Using cross validation – plugging in partial historical data and comparing the new method’s results to subsequent historical events – the researchers found the new method has an 80 percent accuracy rate of predicting the level of hurricane activity. This compares to a 65 percent accuracy rate for traditional predictive methods.
In addition, using the network model, researchers have not only confirmed previously identified predictive groups of factors, but identified a number of new predictive groups.
The researchers plan to use the newly identified groups of relevant factors to advance our understanding of the mechanisms that influence hurricane variability and behavior. This could ultimately improve our ability to predict the track of hurricanes, their severity and how global climate change may affect hurricane activity well into the future.
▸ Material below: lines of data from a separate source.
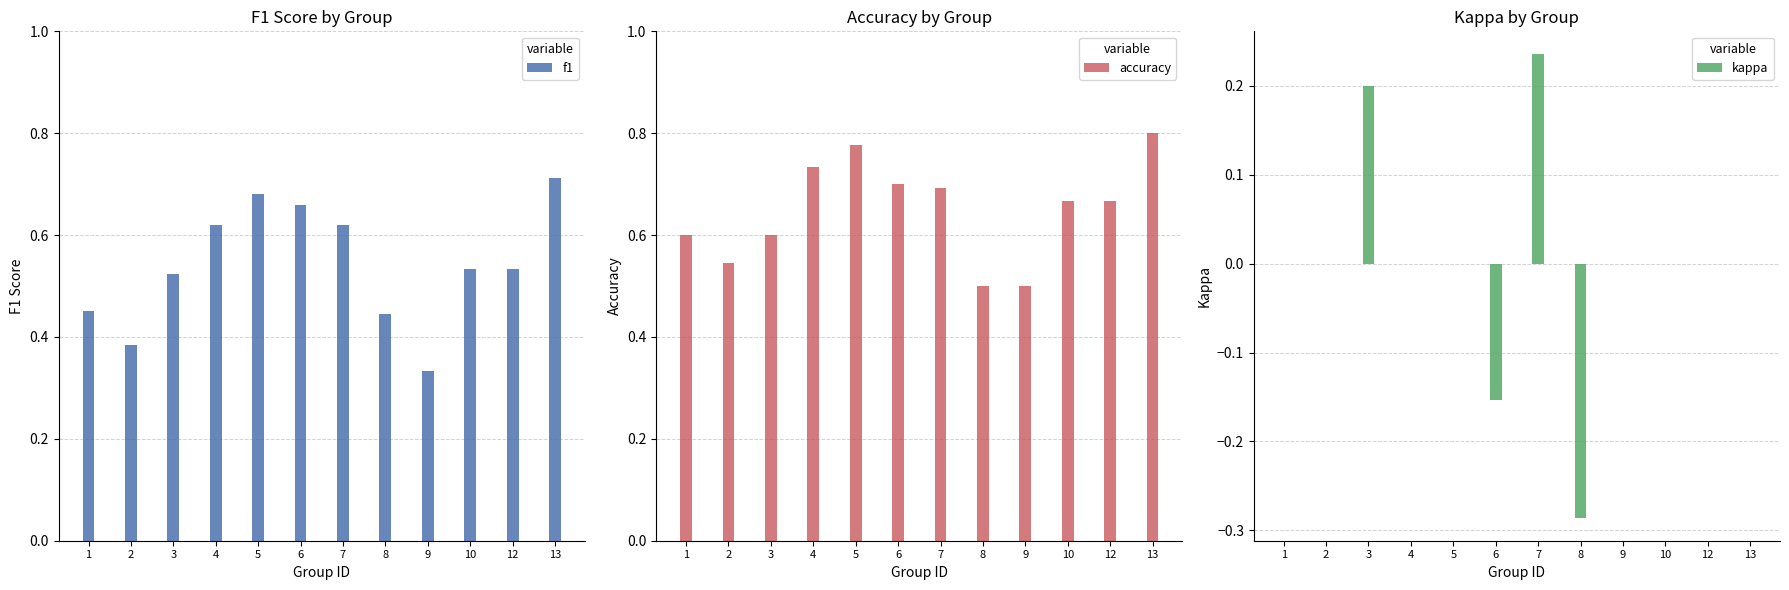

What is the sum of the accuracy values at 9 and 5?

1.3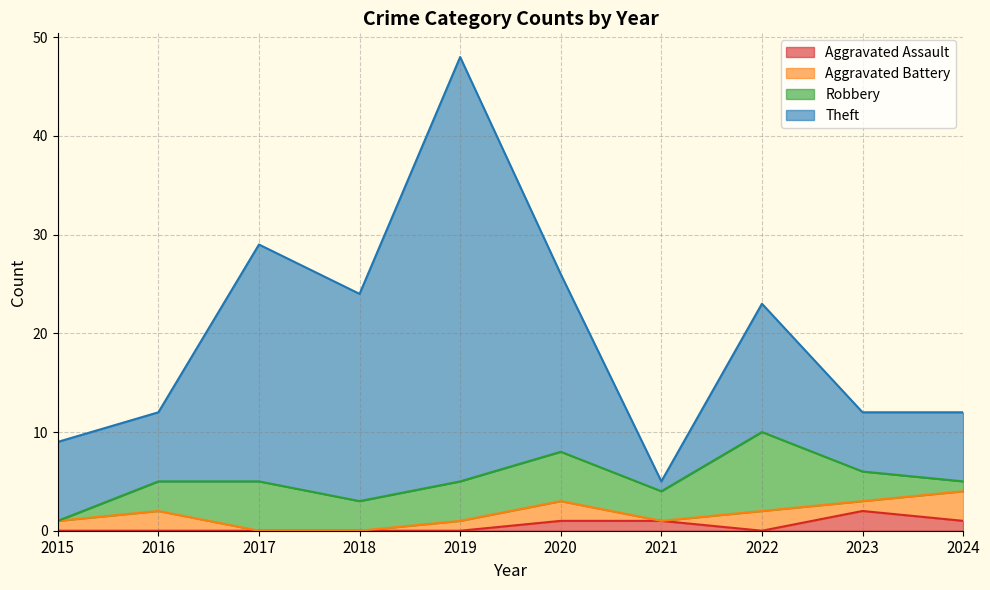

What is the total value across all series at 2022?

23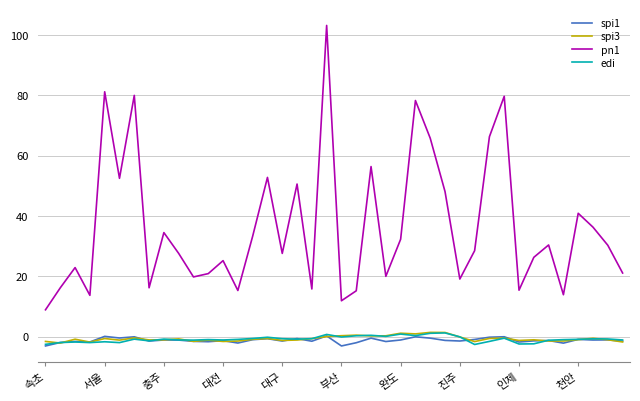

Which series has the largest range (max minus min)?

pn1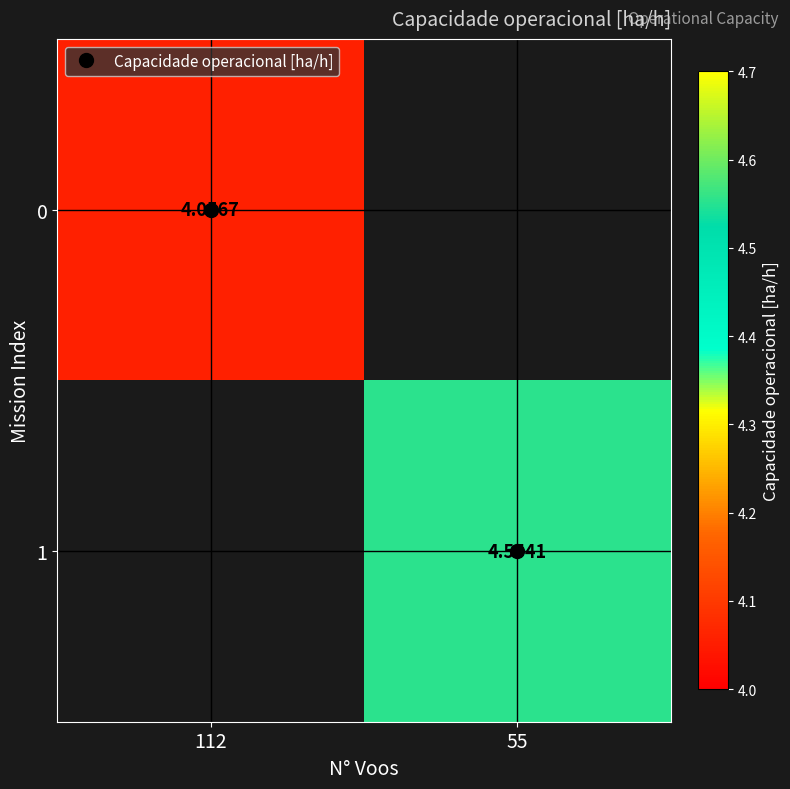

Is the value of 1 at 55 greater than the value of 0 at 112?

Yes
The paper, “Discovery of extreme events-related communities in contrasting groups of physical system networks,” was published online Sept. 4 in the journal Data Mining and Knowledge Discovery. The paper is co-authored by Samatova; Dr. Fredrick Semazzi, a professor of marine, earth and atmospheric science at NC State; former NC State Ph.D. students Zhengzhang Chen and William Hendrix, who are both now postdoctoral researchers at Northwestern University; former NC State Ph. D. student Isaac Tetteh, now a lecturer at Kwame Nkrumah University of Science and Technology, Ghana; Dr. Alok Choudhary of Northwestern; and Hang Guan, a student at Zhejiang University. The research was supported by grants from the National Science Foundation and the Department of Energy.
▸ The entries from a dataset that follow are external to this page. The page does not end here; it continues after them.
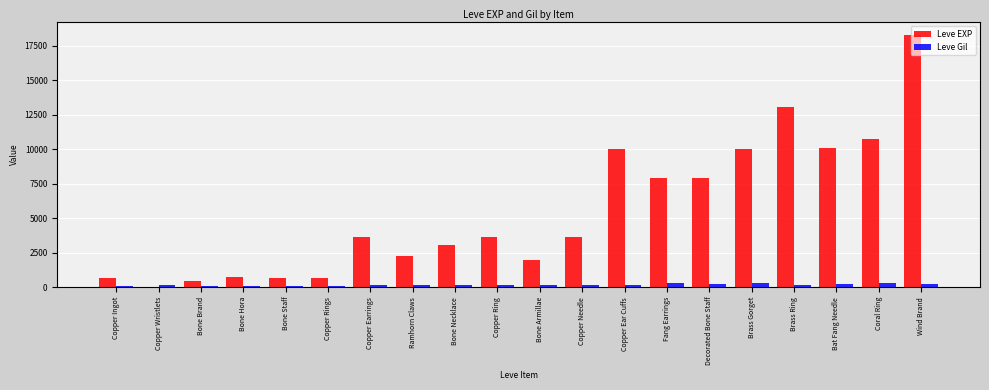

True or false: Leve Gil has a value of 139 at Copper Needle.

True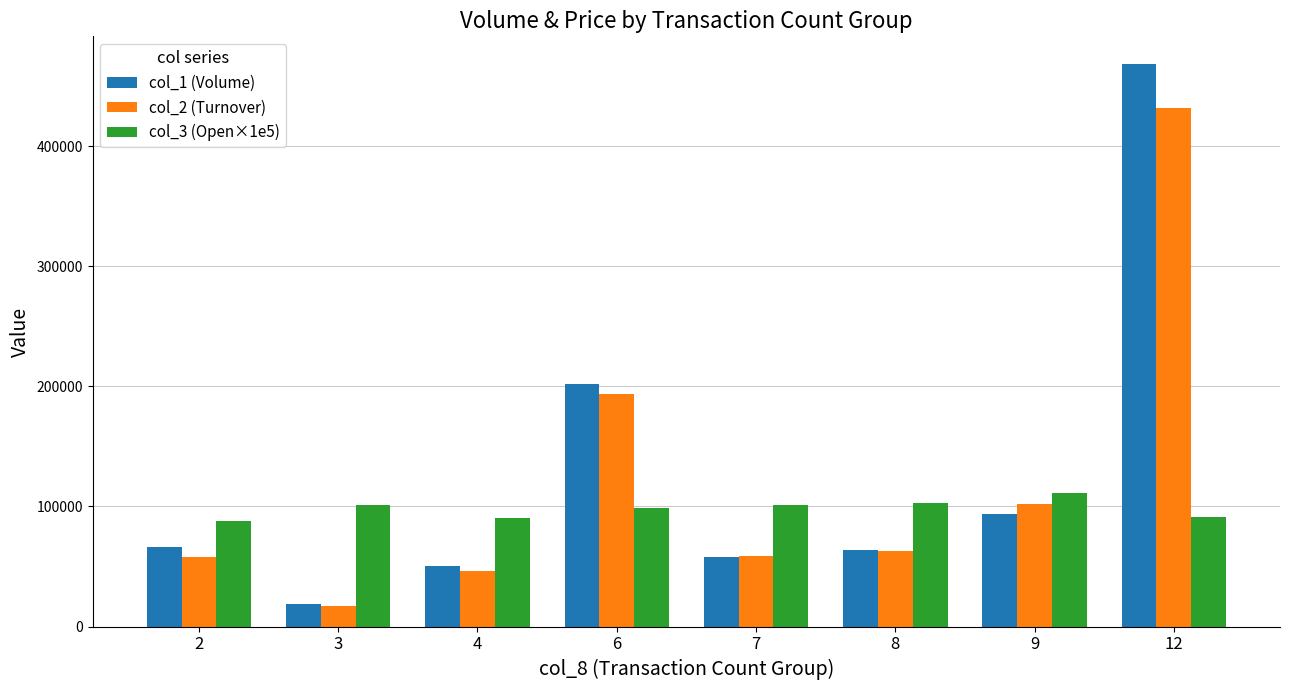

What is the value of the col_1 (Volume) bar at the 7th from the left?

94000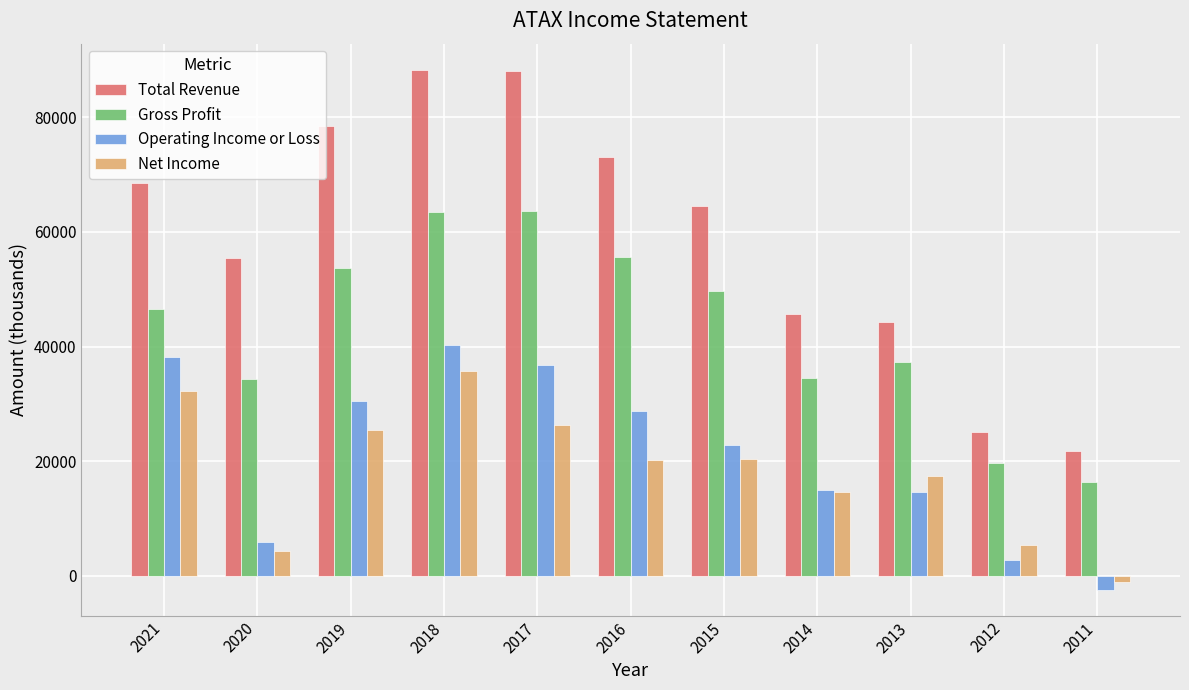

What are all the series names shown in the legend?

Total Revenue, Gross Profit, Operating Income or Loss, Net Income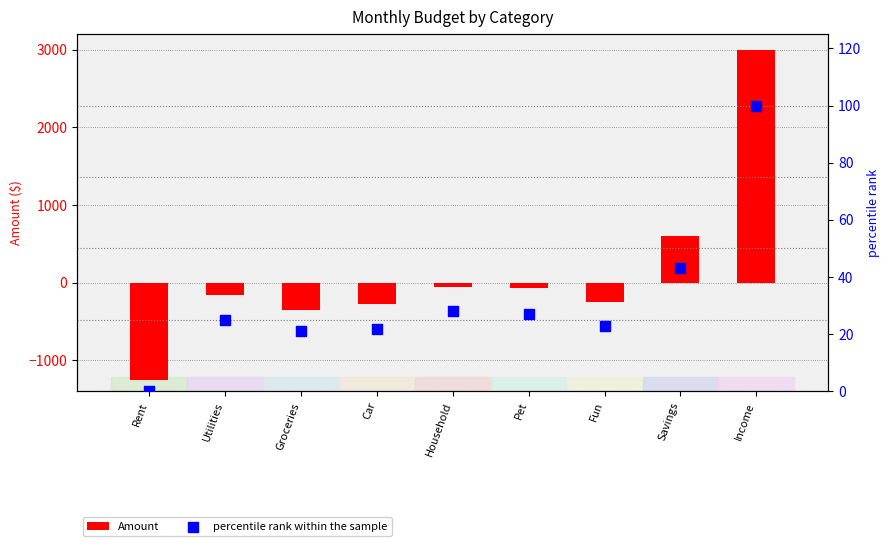

Is the value of Amount at Income greater than the value of percentile rank within the sample at Savings?

Yes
Note to Editors: The study abstract follows.
“Discovery of extreme events-related communities in contrasting groups of physical system networks”
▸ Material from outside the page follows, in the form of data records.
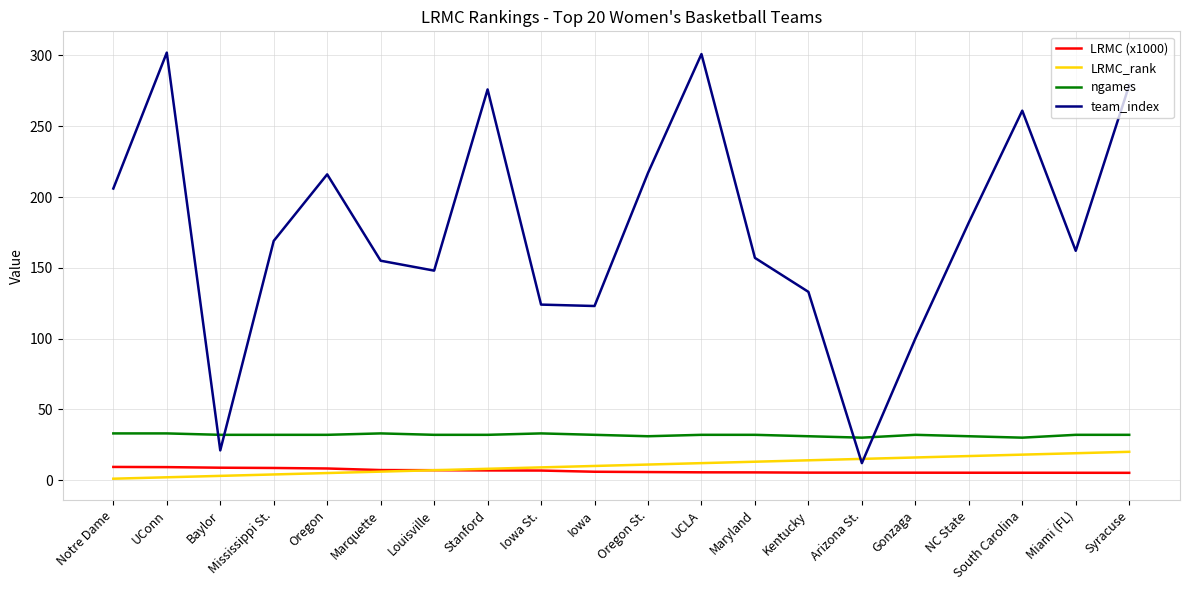

What are all the series names shown in the legend?

LRMC (x1000), LRMC_rank, ngames, team_index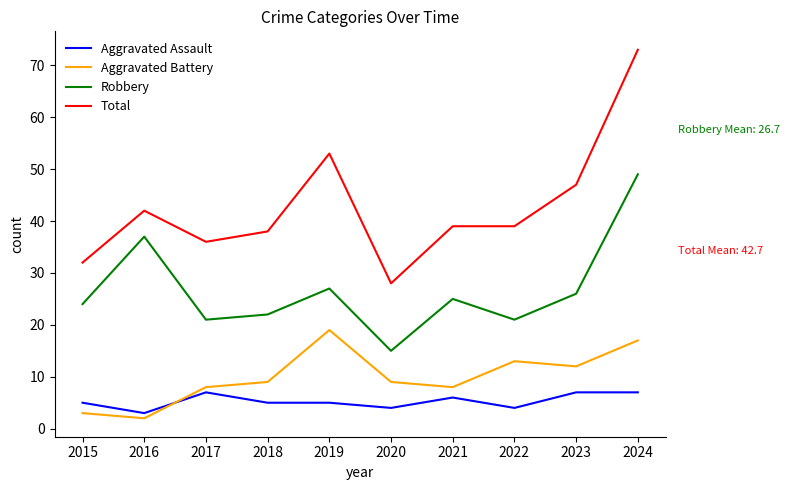

How many lines are shown in the chart?

4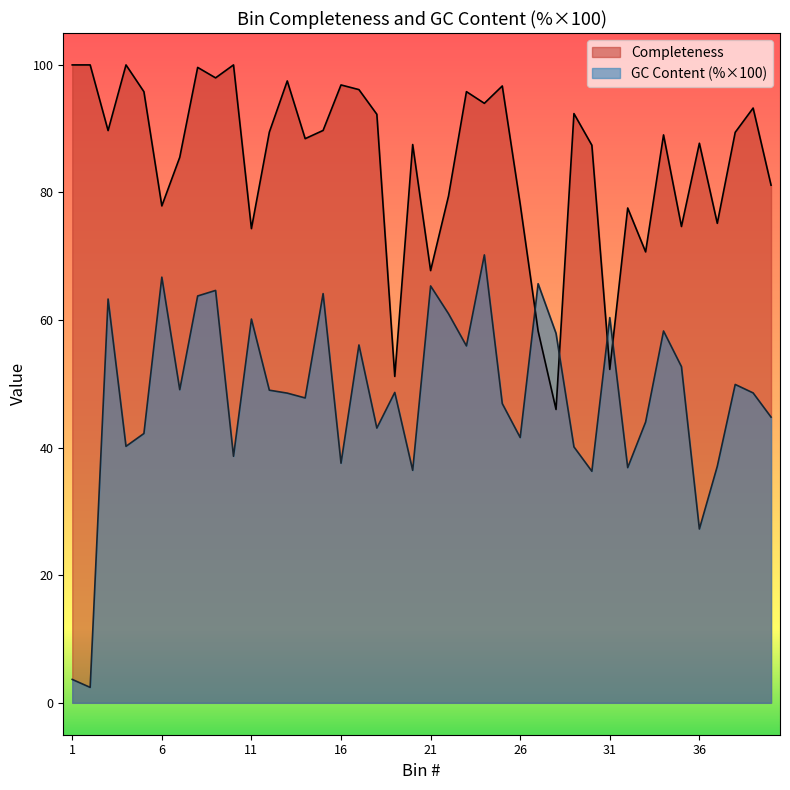

At how many categories does at least one series exceed 81?

27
Authors: Zhengzhang Chen, William Hendrix, Isaac K. Tetteh, Fredrick Semazzi and Nagiza Samatova, North Carolina State University; Hang Guan, Zhejiang University; Alok Choudhary, Northwestern University
Published: Online Sept. 4, Data Mining and Knowledge Discovery
Abstract: The latent behavior of a physical system that can exhibit extreme events such as hurricanes or rainfalls is complex. Recently, a very promising means for studying complex systems has emerged through the concept of complex networks. Networks representing relationships between individual objects usually exhibit community dynamics. Conventional community detection methods mainly focus on either mining frequent subgraphs in a network or detecting stable communities in time-varying networks. In this paper, we formulate a novel problem—detection of predictive and phase-biased communities in contrasting groups of networks, and propose an efficient and effective machine learning solution for finding such anomalous communities. We build different groups of networks corresponding to different system’s phases, such as higher or low hurricane activity, discover phase-related system components as seeds to help bound the search space of community generation in each network, and use the proposed contrast-based technique to identify the changing communities across different groups. The detected anomalous communities are hypothesized (1) to play an important role in defining the target system’s state(s) and (2) to improve the predictive skill of the system’s states when used collectively in the ensemble of predictive models. When tested on the two important extreme event problems—identification of tropical cyclone-related and of African Sahel rainfall-related climate indices—our algorithm demonstrated the superior performance in terms of various skill and robustness metrics, including 8–16 % accuracy increase, as well as physical interpretability of detected communities. The experimental results also show the efficiency of our algorithm on synthetic datasets.